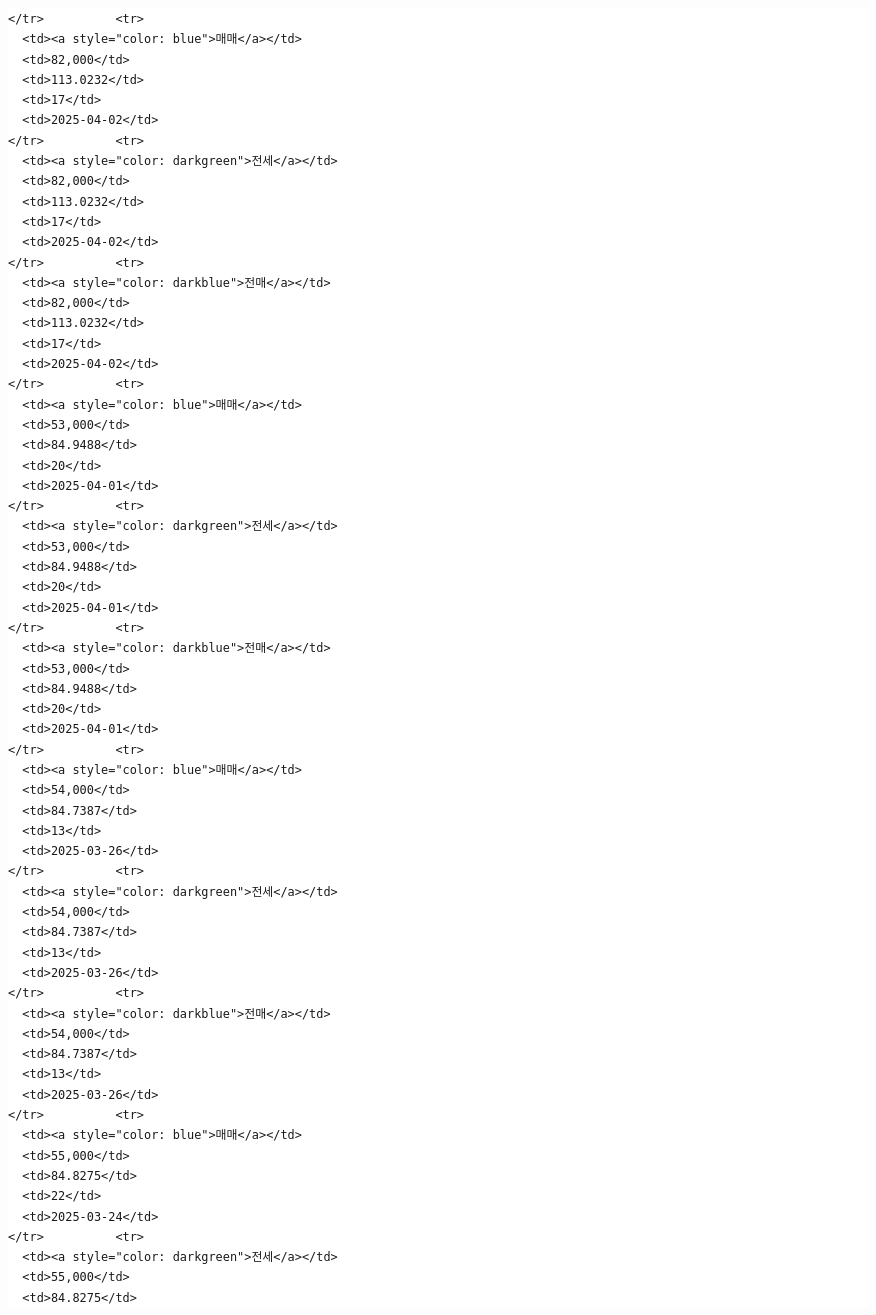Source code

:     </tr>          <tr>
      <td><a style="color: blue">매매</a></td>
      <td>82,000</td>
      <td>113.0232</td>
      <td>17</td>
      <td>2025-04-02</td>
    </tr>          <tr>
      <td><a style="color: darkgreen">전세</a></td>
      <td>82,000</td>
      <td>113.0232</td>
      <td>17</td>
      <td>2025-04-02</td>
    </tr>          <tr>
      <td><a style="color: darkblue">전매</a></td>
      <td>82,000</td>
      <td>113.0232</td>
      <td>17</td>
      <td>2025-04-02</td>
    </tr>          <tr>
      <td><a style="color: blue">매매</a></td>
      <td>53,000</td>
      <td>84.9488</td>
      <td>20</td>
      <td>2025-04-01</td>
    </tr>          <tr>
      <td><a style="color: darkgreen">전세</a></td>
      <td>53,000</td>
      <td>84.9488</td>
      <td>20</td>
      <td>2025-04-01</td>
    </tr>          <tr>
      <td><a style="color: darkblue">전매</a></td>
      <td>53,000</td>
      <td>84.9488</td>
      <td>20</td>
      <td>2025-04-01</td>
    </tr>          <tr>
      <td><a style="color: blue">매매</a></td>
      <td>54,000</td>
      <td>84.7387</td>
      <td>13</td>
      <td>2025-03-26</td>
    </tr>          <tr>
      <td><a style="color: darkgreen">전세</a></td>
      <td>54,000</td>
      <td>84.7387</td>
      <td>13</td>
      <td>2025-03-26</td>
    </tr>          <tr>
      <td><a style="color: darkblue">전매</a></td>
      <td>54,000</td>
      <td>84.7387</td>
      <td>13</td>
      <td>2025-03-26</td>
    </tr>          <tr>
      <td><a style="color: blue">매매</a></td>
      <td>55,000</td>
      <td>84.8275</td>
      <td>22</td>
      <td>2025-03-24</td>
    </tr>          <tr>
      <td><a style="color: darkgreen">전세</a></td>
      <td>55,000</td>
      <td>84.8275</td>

______________________________

Work required -
Each entry above should be returned exactly as written, minus its pictures.

Expected answer -
Source code

:     </tr>          <tr>
      <td><a style="color: blue">매매</a></td>
      <td>82,000</td>
      <td>113.0232</td>
      <td>17</td>
      <td>2025-04-02</td>
    </tr>          <tr>
      <td><a style="color: darkgreen">전세</a></td>
      <td>82,000</td>
      <td>113.0232</td>
      <td>17</td>
      <td>2025-04-02</td>
    </tr>          <tr>
      <td><a style="color: darkblue">전매</a></td>
      <td>82,000</td>
      <td>113.0232</td>
      <td>17</td>
      <td>2025-04-02</td>
    </tr>          <tr>
      <td><a style="color: blue">매매</a></td>
      <td>53,000</td>
      <td>84.9488</td>
      <td>20</td>
      <td>2025-04-01</td>
    </tr>          <tr>
      <td><a style="color: darkgreen">전세</a></td>
      <td>53,000</td>
      <td>84.9488</td>
      <td>20</td>
      <td>2025-04-01</td>
    </tr>          <tr>
      <td><a style="color: darkblue">전매</a></td>
      <td>53,000</td>
      <td>84.9488</td>
      <td>20</td>
      <td>2025-04-01</td>
    </tr>          <tr>
      <td><a style="color: blue">매매</a></td>
      <td>54,000</td>
      <td>84.7387</td>
      <td>13</td>
      <td>2025-03-26</td>
    </tr>          <tr>
      <td><a style="color: darkgreen">전세</a></td>
      <td>54,000</td>
      <td>84.7387</td>
      <td>13</td>
      <td>2025-03-26</td>
    </tr>          <tr>
      <td><a style="color: darkblue">전매</a></td>
      <td>54,000</td>
      <td>84.7387</td>
      <td>13</td>
      <td>2025-03-26</td>
    </tr>          <tr>
      <td><a style="color: blue">매매</a></td>
      <td>55,000</td>
      <td>84.8275</td>
      <td>22</td>
      <td>2025-03-24</td>
    </tr>          <tr>
      <td><a style="color: darkgreen">전세</a></td>
      <td>55,000</td>
      <td>84.8275</td>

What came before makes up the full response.